How is Italy managing its budgetary constraints
Introduction
Italy is implementing several strategies to manage its budgetary constraints and address its long-standing debt challenges:
Structural Budget Plan (PSB)
Italy has unveiled an ambitious Structural Budget Plan aimed at stabilizing public finances and reducing its deficit:
The plan targets a deficit-to-GDP ratio of 3.8% in 2024, with the goal of falling below 3% by 2026.
A small primary surplus of 0.1% is projected for 2024, seen as a “moral target” after years of primary deficits.
The structural primary balance is forecasted to average 1.1% of GDP from 2025 to 2029.
Fiscal Consolidation
The government is pursuing aggressive fiscal tightening:
The general government deficit is expected to drop significantly from 7.2% in 2023 to 3.8% in 2024.
This reduction is driven by phasing out energy price mitigation measures and housing renovation tax credits.
The primary balance is projected to turn positive in 2024, reaching 0.1% of GDP.
Economic Growth Targets
Italy aims to support its budget through economic growth:
Real GDP growth is projected at 1.0% for 2024, with expectations of 1.0% in 2025 and 1.2% in 2026.
The government is relying on the National Recovery and Resilience Plan (PNRR) to boost GDP by 1.1% by 2031.
Public Investment and Reforms
The budget plan emphasizes public investment and structural reforms:
Focus on fully implementing the PNRR through 2026, targeting key sectors such as judicial reform, public administration efficiency, and digitalization.
Efforts to attract private capital for long-term investments in areas like green energy and infrastructure.
Debt Management
Despite fiscal tightening, Italy’s debt remains a significant challenge:
The debt-to-GDP ratio is estimated at 134.8% in 2023 and is expected to rise to 137.5% by 2027 before stabilizing at 134.9% by 2029.

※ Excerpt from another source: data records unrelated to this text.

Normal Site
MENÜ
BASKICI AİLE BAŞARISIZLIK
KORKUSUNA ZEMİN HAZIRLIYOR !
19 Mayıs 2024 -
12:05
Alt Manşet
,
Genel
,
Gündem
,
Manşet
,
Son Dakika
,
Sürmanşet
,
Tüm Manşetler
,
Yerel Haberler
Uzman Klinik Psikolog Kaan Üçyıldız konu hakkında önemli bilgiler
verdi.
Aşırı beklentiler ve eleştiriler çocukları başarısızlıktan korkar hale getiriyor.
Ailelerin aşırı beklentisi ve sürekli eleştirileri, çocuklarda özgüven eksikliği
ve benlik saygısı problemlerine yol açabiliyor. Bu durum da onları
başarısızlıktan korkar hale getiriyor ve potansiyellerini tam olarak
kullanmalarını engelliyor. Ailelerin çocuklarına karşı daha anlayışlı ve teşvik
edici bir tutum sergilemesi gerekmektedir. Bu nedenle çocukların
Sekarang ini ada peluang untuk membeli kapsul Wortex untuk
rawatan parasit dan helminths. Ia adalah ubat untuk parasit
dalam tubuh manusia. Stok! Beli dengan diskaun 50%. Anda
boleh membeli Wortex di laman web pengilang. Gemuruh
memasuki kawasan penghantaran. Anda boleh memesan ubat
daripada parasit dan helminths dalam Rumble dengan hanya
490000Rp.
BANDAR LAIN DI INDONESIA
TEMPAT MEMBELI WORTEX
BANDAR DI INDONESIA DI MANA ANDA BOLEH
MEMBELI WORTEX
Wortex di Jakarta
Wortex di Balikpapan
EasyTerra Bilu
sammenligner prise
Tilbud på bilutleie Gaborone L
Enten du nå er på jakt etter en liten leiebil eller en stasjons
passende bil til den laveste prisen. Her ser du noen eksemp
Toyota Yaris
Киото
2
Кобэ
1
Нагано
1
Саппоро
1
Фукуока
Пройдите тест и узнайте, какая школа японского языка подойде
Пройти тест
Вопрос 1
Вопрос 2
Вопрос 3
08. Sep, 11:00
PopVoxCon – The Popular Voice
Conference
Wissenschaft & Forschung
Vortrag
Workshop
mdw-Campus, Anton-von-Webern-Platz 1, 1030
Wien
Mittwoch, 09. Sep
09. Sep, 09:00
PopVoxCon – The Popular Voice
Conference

Interest payments are forecast to reach 3.9% of GDP in 2024, consuming a large portion of public resources.
2024 Budget Measures
The government has announced a €24 billion budget for 2024, including:
Tax cuts and increased spending to support large families and low- to medium-wage earners.
€15.7 billion of extra borrowing to finance the budget.
€2.5 billion allocated to the health sector and wage increases for police and security service workers.
Conclusion
While Italy’s approach aims to balance fiscal discipline with economic reform, some economists warn that aggressive fiscal consolidation could potentially harm growth and risk recession.
The success of these measures will depend on Italy’s ability to navigate its fiscal challenges while maintaining economic stability and growth.